▶ _Prompt_:
Only those lines in the data below from the line containing "239 79 91625" through the line containing "432 425 84.50", both included, should be restated word for word.

# # #

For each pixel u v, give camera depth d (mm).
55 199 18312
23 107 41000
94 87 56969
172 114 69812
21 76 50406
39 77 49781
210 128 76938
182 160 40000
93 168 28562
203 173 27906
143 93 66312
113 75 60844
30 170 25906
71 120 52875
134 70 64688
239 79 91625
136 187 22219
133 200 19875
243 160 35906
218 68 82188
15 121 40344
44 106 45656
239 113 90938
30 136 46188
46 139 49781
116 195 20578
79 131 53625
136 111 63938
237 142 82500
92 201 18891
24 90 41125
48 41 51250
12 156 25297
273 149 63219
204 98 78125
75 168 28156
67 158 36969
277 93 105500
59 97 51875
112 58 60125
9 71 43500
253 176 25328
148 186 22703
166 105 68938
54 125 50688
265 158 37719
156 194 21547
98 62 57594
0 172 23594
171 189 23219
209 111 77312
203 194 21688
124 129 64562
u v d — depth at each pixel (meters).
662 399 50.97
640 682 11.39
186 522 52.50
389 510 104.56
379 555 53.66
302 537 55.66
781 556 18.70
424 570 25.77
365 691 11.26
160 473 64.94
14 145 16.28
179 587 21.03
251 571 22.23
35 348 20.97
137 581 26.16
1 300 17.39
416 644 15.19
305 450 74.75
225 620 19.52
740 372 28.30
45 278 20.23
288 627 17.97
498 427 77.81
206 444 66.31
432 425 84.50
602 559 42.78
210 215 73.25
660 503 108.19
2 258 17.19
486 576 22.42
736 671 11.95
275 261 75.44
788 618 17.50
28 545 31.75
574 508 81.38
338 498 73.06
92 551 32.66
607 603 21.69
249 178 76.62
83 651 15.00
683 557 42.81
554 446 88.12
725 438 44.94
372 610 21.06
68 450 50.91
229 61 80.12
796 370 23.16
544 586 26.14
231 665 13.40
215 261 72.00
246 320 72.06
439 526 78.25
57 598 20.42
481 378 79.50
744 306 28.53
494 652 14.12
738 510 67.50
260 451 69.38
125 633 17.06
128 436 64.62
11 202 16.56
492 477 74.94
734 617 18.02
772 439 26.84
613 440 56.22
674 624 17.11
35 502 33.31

# # #

▶ _Solution to the exercise_:
239 79 91625
136 187 22219
133 200 19875
243 160 35906
218 68 82188
15 121 40344
44 106 45656
239 113 90938
30 136 46188
46 139 49781
116 195 20578
79 131 53625
136 111 63938
237 142 82500
92 201 18891
24 90 41125
48 41 51250
12 156 25297
273 149 63219
204 98 78125
75 168 28156
67 158 36969
277 93 105500
59 97 51875
112 58 60125
9 71 43500
253 176 25328
148 186 22703
166 105 68938
54 125 50688
265 158 37719
156 194 21547
98 62 57594
0 172 23594
171 189 23219
209 111 77312
203 194 21688
124 129 64562
u v d — depth at each pixel (meters).
662 399 50.97
640 682 11.39
186 522 52.50
389 510 104.56
379 555 53.66
302 537 55.66
781 556 18.70
424 570 25.77
365 691 11.26
160 473 64.94
14 145 16.28
179 587 21.03
251 571 22.23
35 348 20.97
137 581 26.16
1 300 17.39
416 644 15.19
305 450 74.75
225 620 19.52
740 372 28.30
45 278 20.23
288 627 17.97
498 427 77.81
206 444 66.31
432 425 84.50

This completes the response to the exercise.